Non content des horreurs inévitables, il en invente de prodigieuses. Lui qui ne sait pas la médecine, et qui ne peut se guérir ni d’un rhume ni d’un mal de dents, il devient actif, savant et puissant quand il s’agit de se faire souffrir. Il distribue à lui-même et aux autres, avec une industrie prodigieuse, la douleur et la mort, et avec elles la haine. Il fait l’impossible, et les choses inanimée, qui lui résistent quand il veut le bien, lui obéissent quand il veut son mal.

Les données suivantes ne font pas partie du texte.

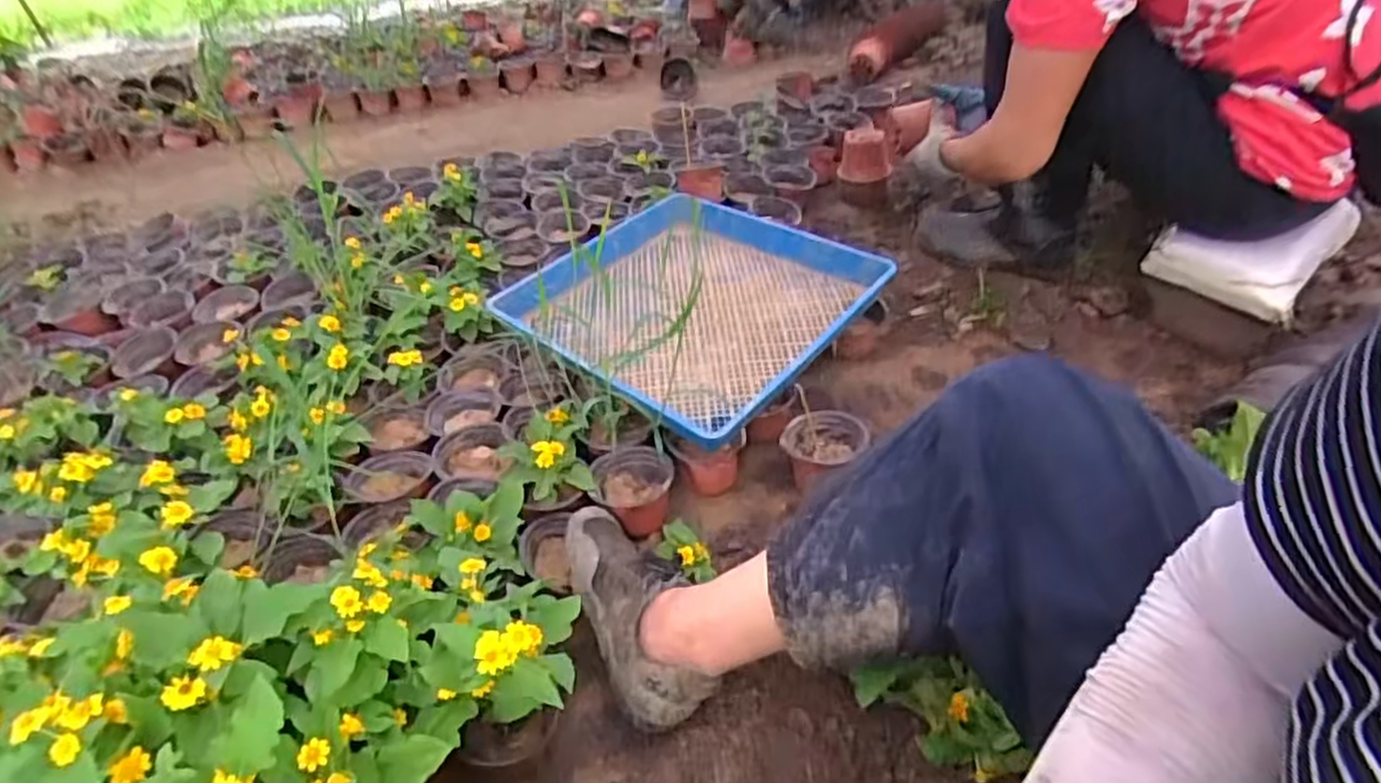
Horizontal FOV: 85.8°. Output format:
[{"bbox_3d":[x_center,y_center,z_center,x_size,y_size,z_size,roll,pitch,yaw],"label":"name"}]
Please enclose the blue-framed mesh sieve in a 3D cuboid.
[{"bbox_3d":[0.004,-0.139,1.050,0.436,0.066,0.430,25,48,34],"label":"blue-framed mesh sieve"}]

Les catastrophes sont fécondes en désespoirs, les désespoirs sont féconds en catastrophes, et nul ne voit le fond des abîmes engendrés par les abîmes, lesquels s’ouvrent et se creusent les uns sous les autres, béants et dévorants.

Il n’y a pas dans la création un abîme qui ne puisse contenir pour nous la maladie, le désespoir, la mort et l’enfer, multipliés les uns par les autres. Il n’y a pas un mouvement de l’âme et de l’esprit, fût-ce le plus doux, le plus bienveillant, le plus juste et le plus vrai, qui, égaré par les douleurs dont il est environné, précédé ou suivi, ne puisse contenir pour nous et pour nos amis la maladie, le désespoir, la mort et l’enfer.

Comptez les atomes de sa chair et de son sang, de ses nerfs, de ses fibres, de ses muscles et de ses os, etc., etc… Comptez toutes les impressions que cela peut recevoir ou du dedans ou du dehors, de la terre et de l’enfer ! Multipliez toutes ces choses les unes par les autres, et par toutes les autres choses, substances et influences que j’ai nommées et que je n’ai pas nommées… Comptez tous les mouvements intérieurs et extérieurs du corps, de l’âme et de l’esprit, toutes les pensées, — toutes les pensées, toutes les paroles, toutes les actions, toutes les omissions de cet homme et de tous les hommes (car il est en rapport avec tous les hommes et tous les hommes agissent sur lui) ; comptez tous les inconnus, tous les animalcules microscopiques qui, répand us dans l’air, dans l’eau et les aliments, peuvent lui donner la mort, et tous les accidents innombrables qui peuvent compliquer cette situation horrible, vous n’aurez pas fait le compte des misères de l’homme.

Il faut ajouter d’abord, qu’en écartant par la pensée toutes les horreurs de la paix et de la guerre, tous les maux que je viens de nommer et tous les autres maux, il lui resterait encore l’horreur de se supporter lui même, l’ennui de son vide qui ramènerait toutes les horreurs, et ferait peut-être appel à la tentation pour essayer de le combler.

Il faudrait se souvenir qu’avant le péché l’homme ne s’est pas supporté même immortel et heureux. Il est allé bien vite au fruit défendu.

Il faut ajouter que les plus magnifiques aspirations sont les pièges les plus terribles et que, dans cet animal ruiné, il y a un tigre qui gémit, qui rugit, et dont les gémissements, et les rugissements produisent de nouvelles douleurs suivies de crimes nouveaux.

Tout le bien qu’il renferme, et il en renferme beaucoup, est affreusement voisin du mal.

Enfin, il faut ajouter que ce misérable, qui, tout entier, coeur, âme, esprit et corps, de la pointe des cheveux à la plante des pieds, de la peau au coeur, n’est qu’une plaie, et à qui sa propre corruption se révèle incessamment et perpétuellement par toutes les voies les plus hideuses dont dispose la pourriture, ce monstre qui peut mourir de l’infection du cadavre de son voisin, ce monstre est pétri d’orgueil, et la dernière chose qui meurt en lui c’est l’amour-propre.